Сама хозяйка делила старый потрёпанный диван со своей дочкой, предоставив тахту в распоряжение Юли, возле двери стояли старенький секретер и шкаф, возле окна притулился небольшой столик, на котором и ели, и делали уроки.
Женщина, не прекращая о чём-то говорить, усадила Юлю за стол. Тут же появились старая, щербатая тарелка, алюминиевая ложка. Из недр допотопного холодильника появилась не более современная кастрюлька с постными щами. Неизбалованная в последнее время разносолами Юля проглотила набежавшую голодную слюну, готовая съесть всё, что угодно. Запылала конфорка, и вскоре перед носом исходила паром весьма вкусная на вид жидкость. Юля слушала и ела, лишь иногда кивая в ответ.
Попытки что-то разузнать у сына потерпели крах, и женщина заволновалась:
— Коля… ну, если что плохое случилось, ты скажи? Вместе мы всё преодолеем… мы надеялись, что ты жив, ждали — и пожалуйста… Ты, главное, не отмалчивайся.
«Как сказать любящей матери, что её сына здесь нет… бред… не бред.

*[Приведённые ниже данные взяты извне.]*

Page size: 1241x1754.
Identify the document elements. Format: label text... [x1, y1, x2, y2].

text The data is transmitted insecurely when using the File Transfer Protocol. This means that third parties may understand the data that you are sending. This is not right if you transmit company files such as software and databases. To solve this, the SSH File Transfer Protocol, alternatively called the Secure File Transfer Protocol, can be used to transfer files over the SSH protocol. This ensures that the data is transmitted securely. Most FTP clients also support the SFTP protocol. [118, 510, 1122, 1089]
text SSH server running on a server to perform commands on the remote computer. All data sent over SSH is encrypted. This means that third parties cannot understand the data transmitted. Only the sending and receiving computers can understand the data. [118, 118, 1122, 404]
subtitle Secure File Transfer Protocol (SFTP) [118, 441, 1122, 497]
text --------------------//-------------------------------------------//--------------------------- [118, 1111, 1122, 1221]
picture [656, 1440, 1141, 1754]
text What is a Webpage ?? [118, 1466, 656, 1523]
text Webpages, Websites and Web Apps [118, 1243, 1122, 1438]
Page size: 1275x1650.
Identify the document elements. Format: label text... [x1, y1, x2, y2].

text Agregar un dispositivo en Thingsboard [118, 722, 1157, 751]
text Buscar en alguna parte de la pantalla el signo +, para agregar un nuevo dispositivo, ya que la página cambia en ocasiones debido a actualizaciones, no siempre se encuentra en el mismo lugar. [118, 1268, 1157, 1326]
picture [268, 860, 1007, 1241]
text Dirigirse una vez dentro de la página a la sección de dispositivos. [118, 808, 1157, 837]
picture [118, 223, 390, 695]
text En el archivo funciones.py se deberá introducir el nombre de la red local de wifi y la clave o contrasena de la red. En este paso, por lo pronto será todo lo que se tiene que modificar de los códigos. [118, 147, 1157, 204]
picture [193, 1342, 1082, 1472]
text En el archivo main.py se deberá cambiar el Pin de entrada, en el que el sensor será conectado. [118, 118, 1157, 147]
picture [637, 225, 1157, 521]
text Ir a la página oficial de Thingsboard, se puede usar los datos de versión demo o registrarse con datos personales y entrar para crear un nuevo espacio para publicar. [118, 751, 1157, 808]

Но никто в это не поверит».
— Я ничего не помню… прости… — произнесла Юля, решив, что так проще всё объяснить.
— Господи… — хрупкие женские ладони сцепились на груди женщины, затем поползли вверх, словно она пыталась отгородиться от окружающего, не видеть правды. — Совсем, совсем?
— Угу.
Тут же рядом, как по волшебству, очутился толстенный фотоальбом. Женщина листала странички, мельком бросая взгляд на снимки и что-то рассказывая, вглядываясь в глаза сына в надежде увидеть узнавание.
— А это кто? — Юля указала на высокого респектабельного мужчину на фото.
— Это твой отец, — грустно ответила женщина.
Обращённый к Юле взгляд потускнел. Девушка поняла, что зацепила что-то очень болезненное в душе собеседницы. «Может, она его очень любила?»